Option 1): Avoid the current pain but worsen it in the long run
Option 2): Exist in the current pain and hope for some peace in the long run
I decided to pick up the phone instead of a drink.
Someone who ultimately became my mentor drove to collect me, with her kids in the back of the car, took me to her house, fed me pizza and ice cream and she listened to me. She listened to my story in a way that I’ve never felt before. Something changed for me that day. I felt seen and validated in my experiences and was shown the grace that proved to me I was worth fighting for. I decided I would fight for myself, for my own peace and my future.
That was over 7 years ago.
As I continued to walk along the path two days ago, the pub behind me shrinking in size and the patch of grass none the wiser at what it had sat with me through, I looked at my beautiful baby boy. I imagined my life if I hadn’t picked up the phone instead of a drink that day. A true sliding doors moment.
My boy wouldn’t be here. I wouldn’t be able to type the words that this is the happiest I’ve ever been in my life. I might not even be here.
By choosing my future that day, I got the opportunity to make thousands more decisions that brought me to this epic chapter I’m living now. It is through a series of tiny actions that I have been delivered here. They are all underpinned by two truths.
1. I am worthy of taking positive action for myself
2. Consistent tiny choices define a life
It may not be alcohol that is your Achilles heel. It might be that you talk a big talk but don’t take action. Or that you think letting yourself lie in on a Saturday morning instead of picking up the paint brush gathering dust on your desk is an act of self-care, when it isn’t.
Next time you are faced with an option of instant gratification or long term investment in your beautiful future, ask yourself this ‘what would a person who felt worthy do in this moment?’
They’d pick up the phone instead of a drink. They’d stop talking and start doing. They’d choose the paintbrush over the pillow.
Don’t wait until January 1st or 2nd to start implementing your best intentions. Choose you. Choose you, today. Your dream life depends on it.
I have more dreams to pursue now but 25 year old me sat in that park had began to bury the dream of the life I’m living today. I pretended I didn’t want this. I always wanted it. And I got it. Simply by showing up for myself and doing the work. Whatever your heart yearns for is within your reach too.
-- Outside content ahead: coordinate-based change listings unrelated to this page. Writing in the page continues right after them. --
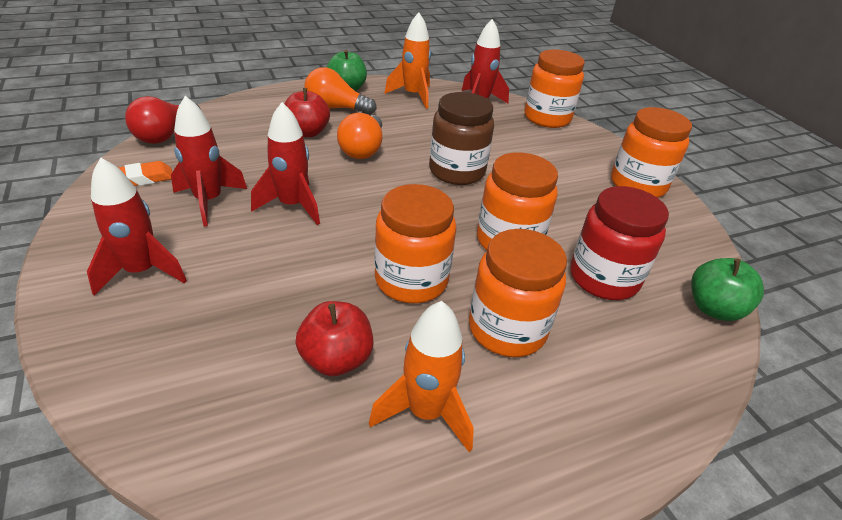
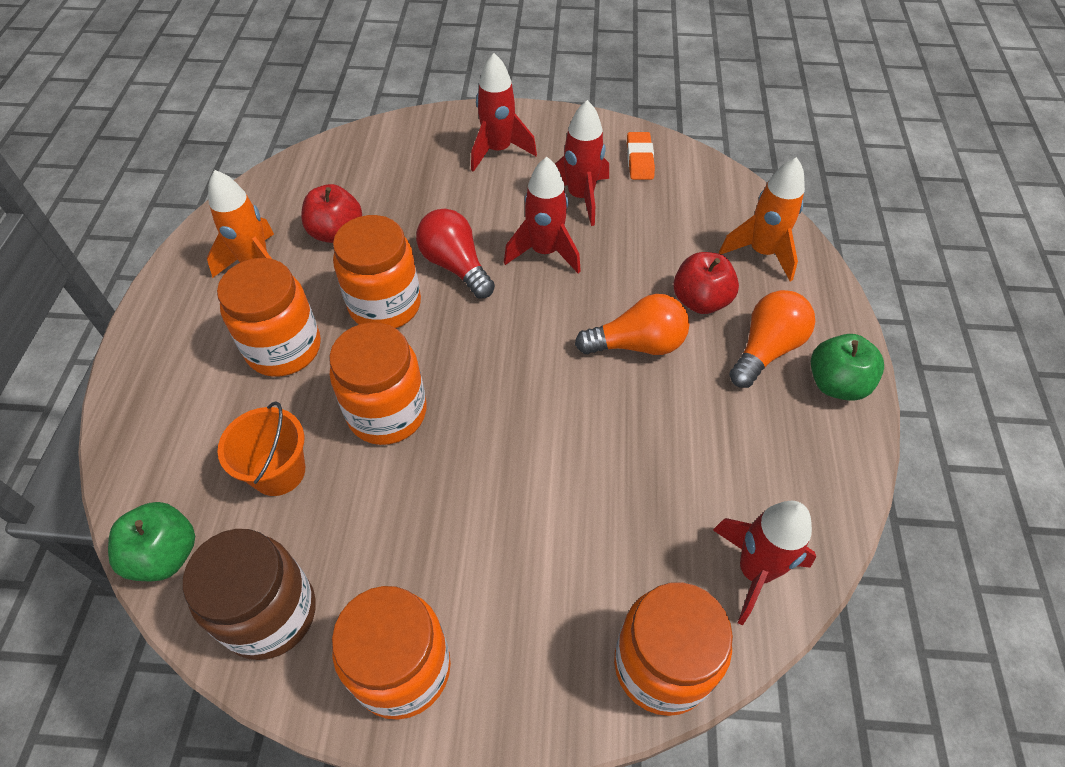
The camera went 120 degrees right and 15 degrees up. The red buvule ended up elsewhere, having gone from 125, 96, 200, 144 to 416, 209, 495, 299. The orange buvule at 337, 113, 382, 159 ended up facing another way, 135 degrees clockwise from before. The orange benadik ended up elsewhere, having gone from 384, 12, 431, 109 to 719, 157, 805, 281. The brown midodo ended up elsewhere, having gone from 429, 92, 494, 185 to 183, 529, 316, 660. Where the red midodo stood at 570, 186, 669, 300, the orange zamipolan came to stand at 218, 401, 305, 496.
You are so worthy of your happiness.
If you can dream it, you can be it.
Start your journey of consistency now! Fuck January! Let’s get stuck in. If this email moved you in anyway, please hit reply and let’s connect. I love hearing back from you and I am here to create a movement of consistent tiny actions creating big beautiful lives.
As you read this I’ll be driving to the northern beaches with my husband and baby preparing for my cousin’s wedding blissed out. Next week’s newsletter will land in your inbox when I’m celebrating my husband’s birthday in our back garden with family and friends in the sunshine. It doesn’t sound big and grand. But it is the life I wished for that I almost didn’t get to live. Abundance of love. Connection. Inner peace. Purpose. Community and being of service.
WOW! I have just finished formatting this email when I went to pick up my phone to send myself the picture I used at the top and I received this message from my mentor mentioned above. We actually went for dinner tonight.
”You asked me if it was weird seeing you with a baby, for me I’ve seen you go through years of stress with illness, the move to UK, deal with major grief, new jobs, then moving into your own apartment, then engagement, then back to parents, wedding plans, 2 years of trying to get pregnant, IVF, move to Australia, more job hunting, you are the MOST peaceful, settled and content you’ve been in all that time now you’re a mummy, so it’s not weird, it’s natural and I’m just happy to see you in this place.”
I share this to say that it has been a JOURNEY!!!! But man oh man am I grateful to be here.
Thank you for being a part of me living out my dream through this space.